◆ GOAL OF THE EXERCISE
Exactly as written, set down the lines from the top of the entries through the line bearing "have in terms", with every picture left out.

*** EXCERPTED RECORDS Section Begins ***

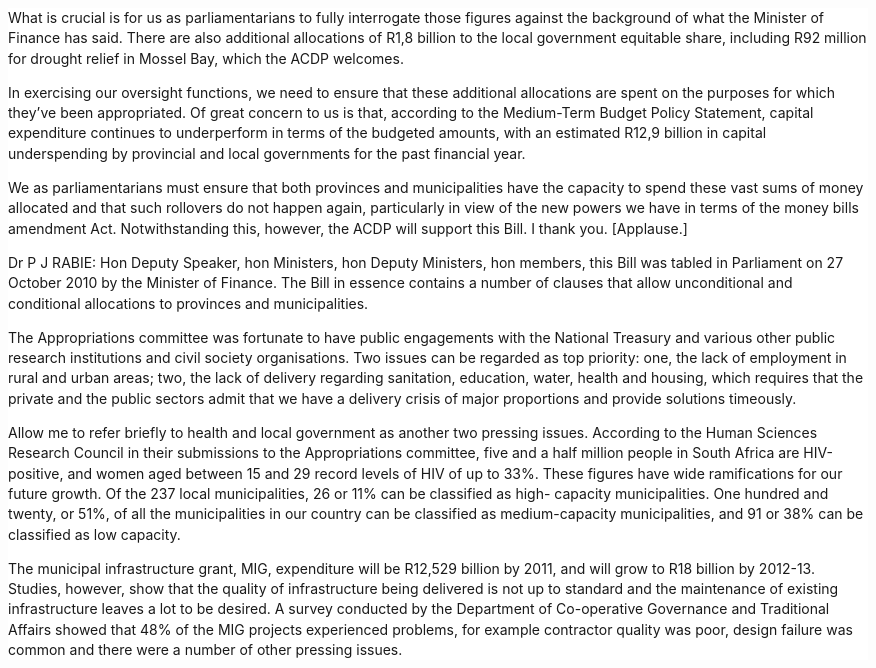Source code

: What is crucial is for us as parliamentarians to fully interrogate those
figures against the background of what the Minister of Finance has said.
There are also additional allocations of R1,8 billion to the local
government equitable share, including R92 million for drought relief in
Mossel Bay, which the ACDP welcomes.

In exercising our oversight functions, we need to ensure that these
additional allocations are spent on the purposes for which they’ve been
appropriated. Of great concern to us is that, according to the Medium-Term
Budget Policy Statement, capital expenditure continues to underperform in
terms of the budgeted amounts, with an estimated R12,9 billion in capital
underspending by provincial and local governments for the past financial
year.

We as parliamentarians must ensure that both provinces and municipalities
have the capacity to spend these vast sums of money allocated and that such
rollovers do not happen again, particularly in view of the new powers we
have in terms of the money bills amendment Act. Notwithstanding this,
however, the ACDP will support this Bill. I thank you. [Applause.]

Dr P J RABIE: Hon Deputy Speaker, hon Ministers, hon Deputy Ministers, hon
members, this Bill was tabled in Parliament on 27 October 2010 by the
Minister of Finance. The Bill in essence contains a number of clauses that
allow unconditional and conditional allocations to provinces and
municipalities.

The Appropriations committee was fortunate to have public engagements with
the National Treasury and various other public research institutions and
civil society organisations. Two issues can be regarded as top priority:
one, the lack of employment in rural and urban areas; two, the lack of
delivery regarding sanitation, education, water, health and housing, which
requires that the private and the public sectors admit that we have a
delivery crisis of major proportions and provide solutions timeously.

Allow me to refer briefly to health and local government as another two
pressing issues. According to the Human Sciences Research Council in their
submissions to the Appropriations committee, five and a half million people
in South Africa are HIV-positive, and women aged between 15 and 29 record
levels of HIV of up to 33%. These figures have wide ramifications for our
future growth.
Of the 237 local municipalities, 26 or 11% can be classified as high-
capacity municipalities. One hundred and twenty, or 51%, of all the
municipalities in our country can be classified as medium-capacity
municipalities, and 91 or 38% can be classified as low capacity.

The municipal infrastructure grant, MIG, expenditure will be
R12,529 billion by 2011, and will grow to R18 billion by 2012-13. Studies,
however, show that the quality of infrastructure being delivered is not up
to standard and the maintenance of existing infrastructure leaves a lot to
be desired. A survey conducted by the Department of Co-operative Governance
and Traditional Affairs showed that 48% of the MIG projects experienced
problems, for example contractor quality was poor, design failure was
common and there were a number of other pressing issues.
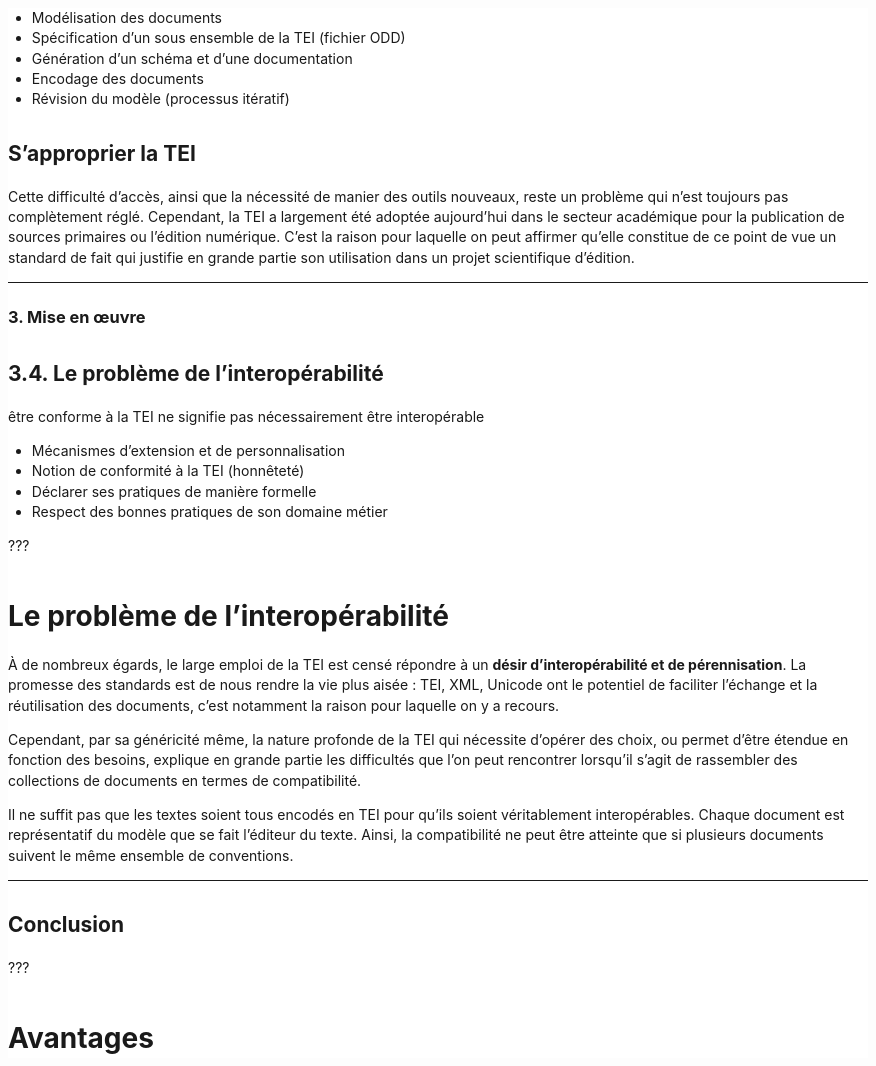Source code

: * Modélisation des documents
* Spécification d’un sous ensemble de la TEI (fichier ODD)
* Génération d’un schéma et d’une documentation
* Encodage des documents
* Révision du modèle (processus itératif)

## S’approprier la TEI

Cette difficulté d’accès, ainsi que la nécessité de manier des outils nouveaux, reste un problème qui n’est toujours pas complètement réglé. Cependant, la TEI a largement été adoptée aujourd’hui dans le secteur académique pour la publication de sources primaires ou l’édition numérique. C’est la raison pour laquelle on peut affirmer qu’elle constitue de ce point de vue un standard de fait qui justifie en grande partie son utilisation dans un projet scientifique d’édition.

---

### 3. Mise en œuvre
## 3.4. Le problème de l’interopérabilité

être conforme à la TEI ne signifie pas nécessairement être interopérable

* Mécanismes d’extension et de personnalisation
* Notion de conformité à la TEI (honnêteté)
* Déclarer ses pratiques de manière formelle
* Respect des bonnes pratiques de son domaine métier

???

# Le problème de l’interopérabilité

À de nombreux égards, le large emploi de la TEI est censé répondre à un **désir d’interopérabilité et de pérennisation**. La promesse des standards est de nous rendre la vie plus aisée : TEI, XML, Unicode ont le potentiel de faciliter l’échange et la réutilisation des documents, c’est notamment la raison pour laquelle on y a recours.

Cependant, par sa généricité même, la nature profonde de la TEI qui nécessite d’opérer des choix, ou permet d’être étendue en fonction des besoins, explique en grande partie les difficultés que l’on peut rencontrer lorsqu’il s’agit de rassembler des collections de documents en termes de compatibilité.

Il ne suffit pas que les textes soient tous encodés en TEI pour qu’ils soient véritablement interopérables. Chaque document est représentatif du modèle que se fait l’éditeur du texte. Ainsi, la compatibilité ne peut être atteinte que si plusieurs documents suivent le même ensemble de conventions.

---

## Conclusion

???

# Avantages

*** EXCERPTED RECORDS Section Ends ***

◆ ANSWER AREA
Source code

: What is crucial is for us as parliamentarians to fully interrogate those
figures against the background of what the Minister of Finance has said.
There are also additional allocations of R1,8 billion to the local
government equitable share, including R92 million for drought relief in
Mossel Bay, which the ACDP welcomes.

In exercising our oversight functions, we need to ensure that these
additional allocations are spent on the purposes for which they’ve been
appropriated. Of great concern to us is that, according to the Medium-Term
Budget Policy Statement, capital expenditure continues to underperform in
terms of the budgeted amounts, with an estimated R12,9 billion in capital
underspending by provincial and local governments for the past financial
year.

We as parliamentarians must ensure that both provinces and municipalities
have the capacity to spend these vast sums of money allocated and that such
rollovers do not happen again, particularly in view of the new powers we
have in terms of the money bills amendment Act. Notwithstanding this,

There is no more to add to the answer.